New Exhibit Celebrates Florida's Role In Civil Rights Movement
The Museum of Florida History is unveiling an exhibit honoring Floridians who fought for minority rights. The installation celebrates Florida’s unique place in civil rights history.
As visitors walk through the gallery, they not only see displays with photos and artifacts, but they also move through different soundscapes. At the outset, there’s an area playing the so-called African American national anthem, “Lift Every Voice and Sing.” In another, visitors hear a speech from C.K. Steele, a prominent Tallahassee civil rights activist. He was instrumental in organizing the Tallahassee bus boycott in 1956.
Hearn says Floridians have been at the leading edge of civil rights agitation.
“The first sit in that we know about was in Miami,” Hearn says, “long before Greensboro Alabama sparked the nationwide sit in movement.”
And Hearn says events in Florida have played a major role in pushing the national civil rights movement forward.

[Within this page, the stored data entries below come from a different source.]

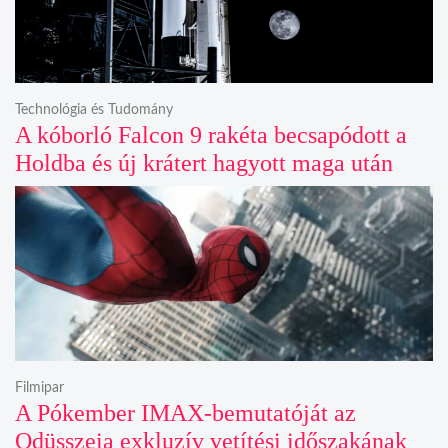
Technológia és Tudomány
A kóborló Falcon 9 rakéta becsapódott a
Holdba és új krátert hagyott maga után
Filmipar
A Pókember IMAX-bemutatóját az
Odüsszeia exkluzív vetítési időszakának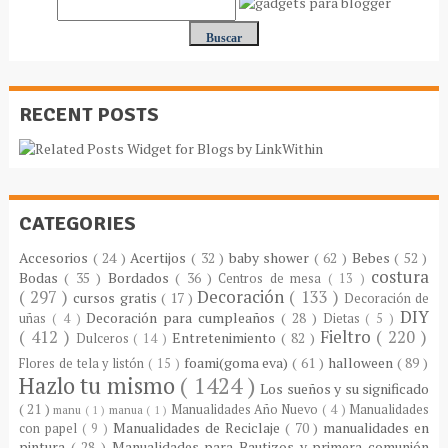
RECENT POSTS
CATEGORIES
Accesorios
( 24 )
Acertijos
( 32 )
baby shower
( 62 )
Bebes
( 52 )
costura
Bodas
( 35 )
Bordados
( 36 )
Centros de mesa
( 13 )
( 297 )
Decoración
( 133 )
cursos gratis
( 17 )
Decoración de
DIY
Decoración para cumpleaños
( 28 )
uñas
( 4 )
Dietas
( 5 )
( 412 )
Fieltro
( 220 )
Entretenimiento
( 82 )
Dulceros
( 14 )
foami(goma eva)
( 61 )
halloween
( 89 )
Flores de tela y listón
( 15 )
Hazlo tu mismo
( 1424 )
Los sueños y su significado
( 21 )
Manualidades Año Nuevo
( 4 )
Manualidades
manu
( 1 )
manua
( 1 )
Manualidades de Reciclaje
( 70 )
manualidades en
con papel
( 9 )
pintura
( 28 )
Manualidades para Bautizos y primera comunión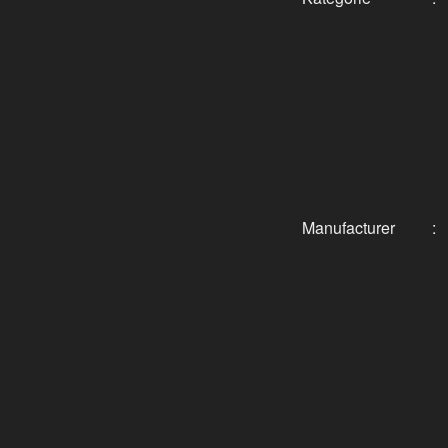
Manufacturer
: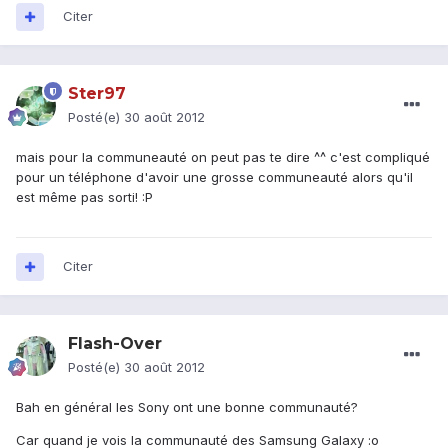
Citer
Ster97
Posté(e)
30 août 2012
mais pour la communeauté on peut pas te dire ^^ c'est compliqué
pour un téléphone d'avoir une grosse communeauté alors qu'il
est même pas sorti! :P
Citer
Flash-Over
Posté(e)
30 août 2012
Bah en général les Sony ont une bonne communauté?
Car quand je vois la communauté des Samsung Galaxy :o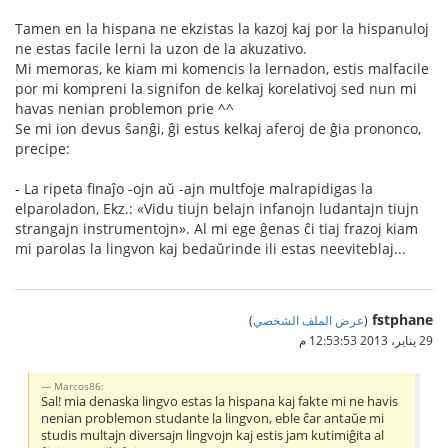
Tamen en la hispana ne ekzistas la kazoj kaj por la hispanuloj
ne estas facile lerni la uzon de la akuzativo.
Mi memoras, ke kiam mi komencis la lernadon, estis malfacile
por mi kompreni la signifon de kelkaj korelativoj sed nun mi
havas nenian problemon prie ^^
Se mi ion devus ŝanĝi, ĝi estus kelkaj aferoj de ĝia prononco,
precipe:
- La ripeta finaĵo -ojn aŭ -ajn multfoje malrapidigas la
elparoladon, Ekz.: «Vidu tiujn belajn infanojn ludantajn tiujn
strangajn instrumentojn». Al mi ege ĝenas ĉi tiaj frazoj kiam
mi parolas la lingvon kaj bedaŭrinde ili estas neeviteblaj...
fstphane
(
عرض الملف الشخصي
)
29 يناير، 2013 12:53:53 م
Marcos86:
Sal! mia denaska lingvo estas la hispana kaj fakte mi ne havis
nenian problemon studante la lingvon, eble ĉar antaŭe mi
studis multajn diversajn lingvojn kaj estis jam kutimiĝita al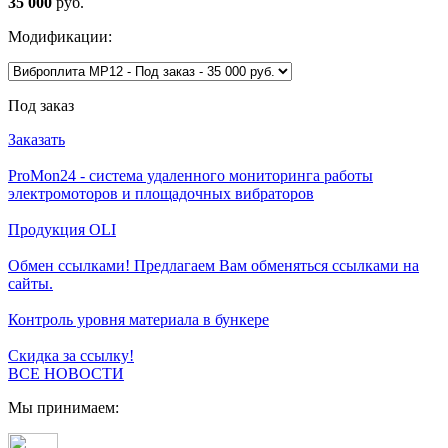
35 000
руб.
Модификации:
Под заказ
Заказать
ProMon24 - система удаленного мониторинга работы
электромоторов и площадочных вибраторов
Продукция OLI
Обмен ссылками! Предлагаем Вам обменяться ссылками на
сайты.
Контроль уровня материала в бункере
Скидка за ссылку!
ВСЕ НОВОСТИ
Мы принимаем: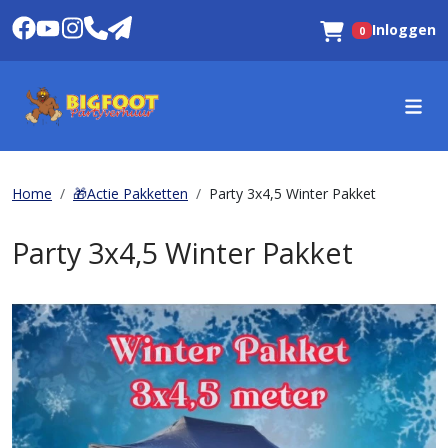
Inloggen
0
Winkelwagen
Home
🎁Actie Pakketten
Party 3x4,5 Winter Pakket
Party 3x4,5 Winter Pakket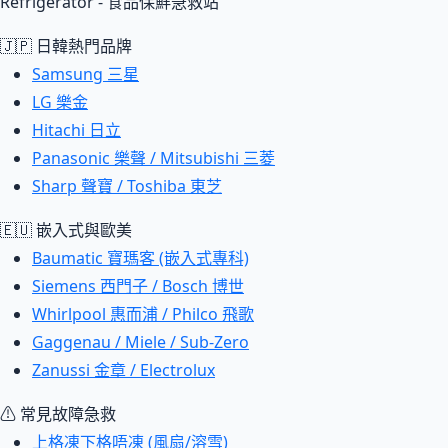
Refrigerator - 食品保鮮急救站
🇯🇵 日韓熱門品牌
Samsung 三星
LG 樂金
Hitachi 日立
Panasonic 樂聲 / Mitsubishi 三菱
Sharp 聲寶 / Toshiba 東芝
🇪🇺 嵌入式與歐美
Baumatic 寶瑪客 (嵌入式專科)
Siemens 西門子 / Bosch 博世
Whirlpool 惠而浦 / Philco 飛歌
Gaggenau / Miele / Sub-Zero
Zanussi 金章 / Electrolux
⚠ 常見故障急救
上格凍下格唔凍 (風扇/溶雪)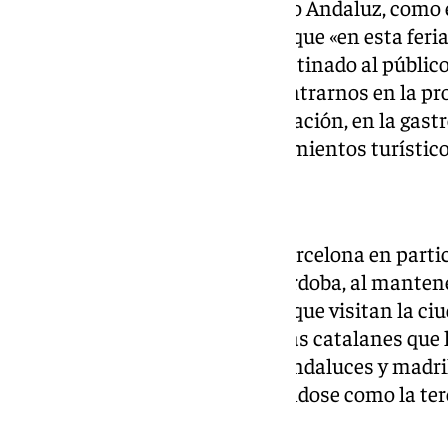
de Andalucía a cargo de Turismo Andaluz, como e
Train. La delegada ha señalado que «en esta feri
mayores eventos de España destinado al público 
conectividad aérea, vamos a centrarnos en la p
dada la proximidad de su celebración, en la gastr
productos, servicios y establecimientos turístic
«Mercado prioritario»
La concejal ha indicado que «Barcelona en parti
un mercado prioritario para Córdoba, al mantene
cuanto al origen de los viajeros que visitan la ci
2024 han sido 49.630 los turistas catalanes que
numerosos sólo por detrás de andaluces y madril
contabilizado 6.098, manteniéndose como la t
volumen de turistas.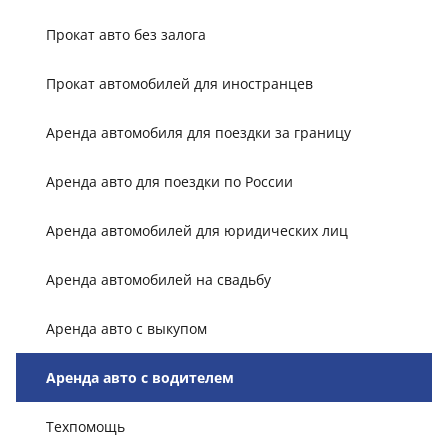
Прокат авто без залога
Прокат автомобилей для иностранцев
Аренда автомобиля для поездки за границу
Аренда авто для поездки по России
Аренда автомобилей для юридических лиц
Аренда автомобилей на свадьбу
Аренда авто с выкупом
Аренда авто с водителем
Техпомощь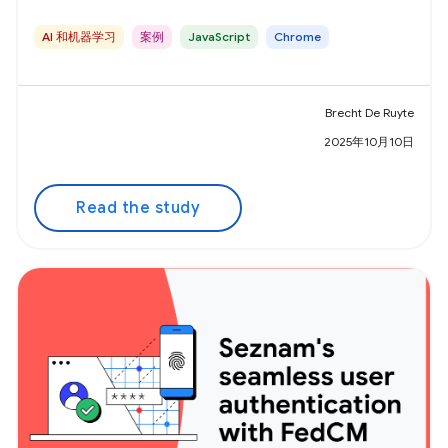
AI 和机器学习
案例
JavaScript
Chrome
Brecht De Ruyte
2025年10月10日
Read the study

“There’s St. Augustine,” Hearn says, “where Martin Luther King Jr. was arrested, and there was a lot of pressure with the activism in St. Augustine that led to the passage of the 1964 Civil Rights Act.”
Hearn says the exhibit brings together the different threads of civil rights advocacy in Florida’s history—stretching all the way back to reconstruction.
The collection is on display until April 5th next year.